◆ **INSTRUCTIONS TO FOLLOW**
Before doing anything else, copy the entries below exactly.

◆ **AVAILABLE DATA**
BEGIN

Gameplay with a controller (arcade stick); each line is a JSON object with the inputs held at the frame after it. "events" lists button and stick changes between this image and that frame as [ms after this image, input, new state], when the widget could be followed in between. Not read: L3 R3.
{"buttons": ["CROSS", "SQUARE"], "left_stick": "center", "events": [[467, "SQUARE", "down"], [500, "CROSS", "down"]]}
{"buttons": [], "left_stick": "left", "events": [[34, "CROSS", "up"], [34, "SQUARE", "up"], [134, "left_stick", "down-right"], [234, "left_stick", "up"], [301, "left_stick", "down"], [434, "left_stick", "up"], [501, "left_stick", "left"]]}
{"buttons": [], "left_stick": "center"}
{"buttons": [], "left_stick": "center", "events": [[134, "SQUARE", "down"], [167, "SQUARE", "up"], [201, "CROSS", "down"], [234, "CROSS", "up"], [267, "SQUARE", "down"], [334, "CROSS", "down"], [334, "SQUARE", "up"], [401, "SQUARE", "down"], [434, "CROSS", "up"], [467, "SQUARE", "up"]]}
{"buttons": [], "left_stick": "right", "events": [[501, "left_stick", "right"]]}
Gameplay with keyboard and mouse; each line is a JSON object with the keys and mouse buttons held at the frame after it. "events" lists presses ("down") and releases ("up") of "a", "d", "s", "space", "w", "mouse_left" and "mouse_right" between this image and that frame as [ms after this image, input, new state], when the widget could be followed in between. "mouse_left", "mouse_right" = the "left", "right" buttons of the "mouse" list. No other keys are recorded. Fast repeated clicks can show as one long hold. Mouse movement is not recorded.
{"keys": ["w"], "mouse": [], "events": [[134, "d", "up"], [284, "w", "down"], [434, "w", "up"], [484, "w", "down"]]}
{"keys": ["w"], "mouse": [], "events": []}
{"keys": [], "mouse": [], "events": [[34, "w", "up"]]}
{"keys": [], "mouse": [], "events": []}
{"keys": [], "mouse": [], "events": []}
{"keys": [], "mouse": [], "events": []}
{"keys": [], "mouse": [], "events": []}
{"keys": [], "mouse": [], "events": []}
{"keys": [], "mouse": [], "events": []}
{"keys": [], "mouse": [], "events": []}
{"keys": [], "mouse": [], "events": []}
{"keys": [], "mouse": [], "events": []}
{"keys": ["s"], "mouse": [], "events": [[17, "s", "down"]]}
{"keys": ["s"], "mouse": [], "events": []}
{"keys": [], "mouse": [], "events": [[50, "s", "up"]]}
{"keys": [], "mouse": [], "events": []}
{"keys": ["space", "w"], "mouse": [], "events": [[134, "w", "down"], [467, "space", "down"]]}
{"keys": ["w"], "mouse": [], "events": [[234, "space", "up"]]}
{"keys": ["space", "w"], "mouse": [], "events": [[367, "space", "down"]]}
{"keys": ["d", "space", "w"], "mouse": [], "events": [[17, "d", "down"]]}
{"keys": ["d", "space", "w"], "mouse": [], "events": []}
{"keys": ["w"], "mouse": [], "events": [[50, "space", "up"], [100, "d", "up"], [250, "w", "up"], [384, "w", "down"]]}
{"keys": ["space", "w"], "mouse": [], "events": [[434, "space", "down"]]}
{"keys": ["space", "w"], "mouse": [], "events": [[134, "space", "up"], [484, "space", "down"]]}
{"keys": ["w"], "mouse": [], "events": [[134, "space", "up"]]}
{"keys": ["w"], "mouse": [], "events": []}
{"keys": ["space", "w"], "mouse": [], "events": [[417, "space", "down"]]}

END

◆ **RESPONSE BELOW**
Gameplay with a controller (arcade stick); each line is a JSON object with the inputs held at the frame after it. "events" lists button and stick changes between this image and that frame as [ms after this image, input, new state], when the widget could be followed in between. Not read: L3 R3.
{"buttons": ["CROSS", "SQUARE"], "left_stick": "center", "events": [[467, "SQUARE", "down"], [500, "CROSS", "down"]]}
{"buttons": [], "left_stick": "left", "events": [[34, "CROSS", "up"], [34, "SQUARE", "up"], [134, "left_stick", "down-right"], [234, "left_stick", "up"], [301, "left_stick", "down"], [434, "left_stick", "up"], [501, "left_stick", "left"]]}
{"buttons": [], "left_stick": "center"}
{"buttons": [], "left_stick": "center", "events": [[134, "SQUARE", "down"], [167, "SQUARE", "up"], [201, "CROSS", "down"], [234, "CROSS", "up"], [267, "SQUARE", "down"], [334, "CROSS", "down"], [334, "SQUARE", "up"], [401, "SQUARE", "down"], [434, "CROSS", "up"], [467, "SQUARE", "up"]]}
{"buttons": [], "left_stick": "right", "events": [[501, "left_stick", "right"]]}
Gameplay with keyboard and mouse; each line is a JSON object with the keys and mouse buttons held at the frame after it. "events" lists presses ("down") and releases ("up") of "a", "d", "s", "space", "w", "mouse_left" and "mouse_right" between this image and that frame as [ms after this image, input, new state], when the widget could be followed in between. "mouse_left", "mouse_right" = the "left", "right" buttons of the "mouse" list. No other keys are recorded. Fast repeated clicks can show as one long hold. Mouse movement is not recorded.
{"keys": ["w"], "mouse": [], "events": [[134, "d", "up"], [284, "w", "down"], [434, "w", "up"], [484, "w", "down"]]}
{"keys": ["w"], "mouse": [], "events": []}
{"keys": [], "mouse": [], "events": [[34, "w", "up"]]}
{"keys": [], "mouse": [], "events": []}
{"keys": [], "mouse": [], "events": []}
{"keys": [], "mouse": [], "events": []}
{"keys": [], "mouse": [], "events": []}
{"keys": [], "mouse": [], "events": []}
{"keys": [], "mouse": [], "events": []}
{"keys": [], "mouse": [], "events": []}
{"keys": [], "mouse": [], "events": []}
{"keys": [], "mouse": [], "events": []}
{"keys": ["s"], "mouse": [], "events": [[17, "s", "down"]]}
{"keys": ["s"], "mouse": [], "events": []}
{"keys": [], "mouse": [], "events": [[50, "s", "up"]]}
{"keys": [], "mouse": [], "events": []}
{"keys": ["space", "w"], "mouse": [], "events": [[134, "w", "down"], [467, "space", "down"]]}
{"keys": ["w"], "mouse": [], "events": [[234, "space", "up"]]}
{"keys": ["space", "w"], "mouse": [], "events": [[367, "space", "down"]]}
{"keys": ["d", "space", "w"], "mouse": [], "events": [[17, "d", "down"]]}
{"keys": ["d", "space", "w"], "mouse": [], "events": []}
{"keys": ["w"], "mouse": [], "events": [[50, "space", "up"], [100, "d", "up"], [250, "w", "up"], [384, "w", "down"]]}
{"keys": ["space", "w"], "mouse": [], "events": [[434, "space", "down"]]}
{"keys": ["space", "w"], "mouse": [], "events": [[134, "space", "up"], [484, "space", "down"]]}
{"keys": ["w"], "mouse": [], "events": [[134, "space", "up"]]}
{"keys": ["w"], "mouse": [], "events": []}
{"keys": ["space", "w"], "mouse": [], "events": [[417, "space", "down"]]}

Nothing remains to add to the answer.